Okay, so I'm on 200 mg of sertraline and 150 mg (twice daily) of
wellbutrin. meaning im on an SSRI and NDRI (<- only put on this to ease my anxiety problems since
zoloft completely took care of my depression), my doctor wants to switch me to an SNRI (effexor is likely) if wellbutrin doesn't work out. How would this be different from what im currently on besides the dopamine aspect and the actual drug thats inside the med?

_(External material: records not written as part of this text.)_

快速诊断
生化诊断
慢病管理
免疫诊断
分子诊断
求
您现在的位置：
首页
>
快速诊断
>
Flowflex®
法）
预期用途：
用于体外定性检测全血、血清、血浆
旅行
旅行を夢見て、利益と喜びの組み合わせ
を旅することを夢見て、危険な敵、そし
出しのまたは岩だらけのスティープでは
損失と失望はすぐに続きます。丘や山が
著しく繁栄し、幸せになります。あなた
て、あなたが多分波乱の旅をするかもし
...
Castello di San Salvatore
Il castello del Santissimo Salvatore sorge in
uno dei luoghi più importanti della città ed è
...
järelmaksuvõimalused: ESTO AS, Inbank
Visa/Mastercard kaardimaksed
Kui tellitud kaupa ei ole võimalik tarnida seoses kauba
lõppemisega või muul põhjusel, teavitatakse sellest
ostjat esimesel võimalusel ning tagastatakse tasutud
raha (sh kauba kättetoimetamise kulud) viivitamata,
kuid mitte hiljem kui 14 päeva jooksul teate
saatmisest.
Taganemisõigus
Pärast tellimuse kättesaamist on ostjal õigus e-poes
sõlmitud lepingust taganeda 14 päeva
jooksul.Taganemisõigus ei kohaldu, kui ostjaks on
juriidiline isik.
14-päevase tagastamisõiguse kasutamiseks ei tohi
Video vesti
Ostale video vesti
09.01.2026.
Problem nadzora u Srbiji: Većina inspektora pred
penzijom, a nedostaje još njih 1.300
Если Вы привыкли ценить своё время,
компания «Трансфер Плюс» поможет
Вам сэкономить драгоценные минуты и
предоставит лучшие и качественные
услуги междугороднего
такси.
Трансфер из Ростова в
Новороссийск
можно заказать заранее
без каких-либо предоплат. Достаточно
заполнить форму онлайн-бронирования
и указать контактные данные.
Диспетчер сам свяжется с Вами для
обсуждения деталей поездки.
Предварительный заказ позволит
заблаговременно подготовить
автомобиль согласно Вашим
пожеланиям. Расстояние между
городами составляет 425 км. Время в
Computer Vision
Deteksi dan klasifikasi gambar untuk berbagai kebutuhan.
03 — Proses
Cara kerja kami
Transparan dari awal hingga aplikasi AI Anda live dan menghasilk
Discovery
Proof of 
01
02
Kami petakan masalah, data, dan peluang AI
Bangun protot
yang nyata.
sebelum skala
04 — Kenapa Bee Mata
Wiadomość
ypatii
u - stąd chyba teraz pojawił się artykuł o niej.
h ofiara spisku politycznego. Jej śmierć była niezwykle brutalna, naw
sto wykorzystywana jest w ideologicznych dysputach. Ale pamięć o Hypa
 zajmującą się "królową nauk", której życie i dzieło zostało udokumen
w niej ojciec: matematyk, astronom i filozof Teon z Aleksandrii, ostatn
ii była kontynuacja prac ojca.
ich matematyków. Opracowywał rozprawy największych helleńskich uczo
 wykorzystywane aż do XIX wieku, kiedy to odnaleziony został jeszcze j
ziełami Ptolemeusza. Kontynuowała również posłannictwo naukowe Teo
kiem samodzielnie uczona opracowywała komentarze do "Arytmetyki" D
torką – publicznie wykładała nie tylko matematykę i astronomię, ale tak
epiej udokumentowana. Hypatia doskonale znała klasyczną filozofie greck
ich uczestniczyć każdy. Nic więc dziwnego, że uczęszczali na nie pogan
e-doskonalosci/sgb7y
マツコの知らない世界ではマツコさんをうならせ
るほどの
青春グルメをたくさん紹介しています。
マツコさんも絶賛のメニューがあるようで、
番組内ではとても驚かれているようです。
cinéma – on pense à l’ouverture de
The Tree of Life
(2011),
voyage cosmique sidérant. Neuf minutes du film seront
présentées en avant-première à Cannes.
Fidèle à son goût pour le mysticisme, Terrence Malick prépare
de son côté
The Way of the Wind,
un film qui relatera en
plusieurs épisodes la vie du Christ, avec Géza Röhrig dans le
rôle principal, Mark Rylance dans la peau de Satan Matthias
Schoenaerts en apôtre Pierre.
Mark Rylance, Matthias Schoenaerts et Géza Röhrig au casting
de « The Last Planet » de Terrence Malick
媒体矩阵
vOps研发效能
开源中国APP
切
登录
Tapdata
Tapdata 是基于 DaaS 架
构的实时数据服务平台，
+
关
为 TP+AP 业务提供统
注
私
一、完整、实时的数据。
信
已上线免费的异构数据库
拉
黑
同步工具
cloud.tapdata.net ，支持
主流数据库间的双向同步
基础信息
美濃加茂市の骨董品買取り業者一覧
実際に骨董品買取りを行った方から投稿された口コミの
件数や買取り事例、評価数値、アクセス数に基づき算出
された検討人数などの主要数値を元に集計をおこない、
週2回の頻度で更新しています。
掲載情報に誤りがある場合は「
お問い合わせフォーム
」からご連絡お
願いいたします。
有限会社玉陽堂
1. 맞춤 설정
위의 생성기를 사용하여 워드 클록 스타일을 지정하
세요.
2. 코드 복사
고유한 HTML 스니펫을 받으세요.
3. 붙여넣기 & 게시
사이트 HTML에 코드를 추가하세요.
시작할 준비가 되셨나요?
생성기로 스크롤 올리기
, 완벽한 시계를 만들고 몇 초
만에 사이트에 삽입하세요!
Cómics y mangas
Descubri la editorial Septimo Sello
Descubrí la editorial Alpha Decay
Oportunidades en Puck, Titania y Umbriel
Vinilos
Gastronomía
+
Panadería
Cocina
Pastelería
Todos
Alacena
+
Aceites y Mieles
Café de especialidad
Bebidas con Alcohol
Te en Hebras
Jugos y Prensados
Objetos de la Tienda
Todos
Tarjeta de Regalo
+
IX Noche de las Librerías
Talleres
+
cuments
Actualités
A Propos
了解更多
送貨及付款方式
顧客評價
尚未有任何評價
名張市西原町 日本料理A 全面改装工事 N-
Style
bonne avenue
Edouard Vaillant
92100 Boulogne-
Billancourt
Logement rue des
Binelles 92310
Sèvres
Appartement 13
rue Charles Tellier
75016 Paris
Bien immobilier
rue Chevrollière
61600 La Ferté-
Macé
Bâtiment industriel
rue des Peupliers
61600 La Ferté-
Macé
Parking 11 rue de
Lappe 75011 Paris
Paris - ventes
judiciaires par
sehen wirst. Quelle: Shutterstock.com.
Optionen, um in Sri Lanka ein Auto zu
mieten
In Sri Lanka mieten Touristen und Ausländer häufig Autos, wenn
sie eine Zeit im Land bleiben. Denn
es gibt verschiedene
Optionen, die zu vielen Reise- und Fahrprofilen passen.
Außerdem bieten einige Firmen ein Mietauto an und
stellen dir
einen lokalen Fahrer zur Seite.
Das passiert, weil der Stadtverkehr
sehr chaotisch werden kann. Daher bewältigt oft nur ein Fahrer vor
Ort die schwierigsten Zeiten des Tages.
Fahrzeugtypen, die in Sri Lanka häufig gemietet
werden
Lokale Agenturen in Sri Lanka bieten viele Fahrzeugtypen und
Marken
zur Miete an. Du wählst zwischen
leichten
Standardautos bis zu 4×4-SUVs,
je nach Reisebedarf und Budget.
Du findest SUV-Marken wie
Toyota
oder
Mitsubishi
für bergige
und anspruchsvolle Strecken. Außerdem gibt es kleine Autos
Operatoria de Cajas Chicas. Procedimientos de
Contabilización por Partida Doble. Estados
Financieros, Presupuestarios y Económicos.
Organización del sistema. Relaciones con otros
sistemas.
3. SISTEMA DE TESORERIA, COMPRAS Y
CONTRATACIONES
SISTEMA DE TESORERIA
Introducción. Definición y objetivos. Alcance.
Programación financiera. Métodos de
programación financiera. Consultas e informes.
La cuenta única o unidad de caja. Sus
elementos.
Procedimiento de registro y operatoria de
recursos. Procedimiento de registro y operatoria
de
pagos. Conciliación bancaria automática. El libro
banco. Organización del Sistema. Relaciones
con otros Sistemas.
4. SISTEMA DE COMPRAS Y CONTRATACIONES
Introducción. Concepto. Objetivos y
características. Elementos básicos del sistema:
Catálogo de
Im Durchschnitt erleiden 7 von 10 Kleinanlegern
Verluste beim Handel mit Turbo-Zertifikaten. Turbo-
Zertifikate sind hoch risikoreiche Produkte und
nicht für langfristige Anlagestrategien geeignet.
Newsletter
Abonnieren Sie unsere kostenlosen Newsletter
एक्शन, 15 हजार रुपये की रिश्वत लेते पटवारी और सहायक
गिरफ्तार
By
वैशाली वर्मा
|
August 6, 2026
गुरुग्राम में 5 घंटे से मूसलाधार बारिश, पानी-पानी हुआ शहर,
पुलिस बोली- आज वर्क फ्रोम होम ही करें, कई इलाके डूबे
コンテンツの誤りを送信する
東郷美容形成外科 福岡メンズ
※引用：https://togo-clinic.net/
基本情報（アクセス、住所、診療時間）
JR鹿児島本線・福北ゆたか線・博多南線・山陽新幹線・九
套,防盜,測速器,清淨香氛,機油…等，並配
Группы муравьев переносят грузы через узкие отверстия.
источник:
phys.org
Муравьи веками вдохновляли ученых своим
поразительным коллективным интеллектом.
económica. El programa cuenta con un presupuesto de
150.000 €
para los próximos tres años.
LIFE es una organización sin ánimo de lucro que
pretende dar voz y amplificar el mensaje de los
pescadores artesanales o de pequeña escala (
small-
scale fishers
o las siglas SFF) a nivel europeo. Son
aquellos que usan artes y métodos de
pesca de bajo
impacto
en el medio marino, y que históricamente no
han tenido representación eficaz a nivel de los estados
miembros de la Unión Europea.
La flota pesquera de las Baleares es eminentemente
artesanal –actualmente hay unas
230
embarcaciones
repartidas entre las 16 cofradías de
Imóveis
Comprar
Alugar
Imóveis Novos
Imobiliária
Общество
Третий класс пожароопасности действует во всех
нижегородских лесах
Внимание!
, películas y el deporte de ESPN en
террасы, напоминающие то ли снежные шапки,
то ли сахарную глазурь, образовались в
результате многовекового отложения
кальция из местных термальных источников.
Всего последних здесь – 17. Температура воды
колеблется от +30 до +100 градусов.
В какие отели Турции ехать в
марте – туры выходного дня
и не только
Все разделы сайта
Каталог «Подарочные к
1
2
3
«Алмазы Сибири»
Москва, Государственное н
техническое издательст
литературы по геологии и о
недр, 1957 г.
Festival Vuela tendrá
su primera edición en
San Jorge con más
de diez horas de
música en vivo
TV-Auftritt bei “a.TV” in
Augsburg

Also how is giving anything that increases the amount of Norepinephrine in the nervous system going to help with anxiety? With it being so related to adrenaline it seems like it would only increase anxiety through its excititory processes (cant find understandable info on the little inhibitory functions it has). I would assume that since the SSRI took care of the depression so well that the anxiety must be a comorbid disorder that isnt effected on the seritonin, norepinephrine (on the NDRI), and dopamine systems... which only leaves gaba related drug options and antipsychotics which would lower dopamine which is bad for an unmotivated person (yes im going to therapy on a weekly basis and practicing it but less dopamine would be a horrible idea), and noripinephrine (less anxiety but BAD side effects possible, i think i might rather be addicted than have tartive dysconisia [spelt wrong im pretty sure])
I dont want to have to go through 50 meds before finding the right thing (if i find it), i lived with anxiety for too long already. (frequent panic attacks (associated with agoraphobia) which interfere with creating any relationships romantic and platonic (just want to stress the ANY part of that sentence))
it would be awesome If anyone can answer my above questions, you would and more help than a Neuroscience teacher (bio psychology) and an arrogent Psychiatrist.
Iv been looking online, asking people (such as the above + others), and attempting to rationalize in my own head and cannot come up with some of these answers.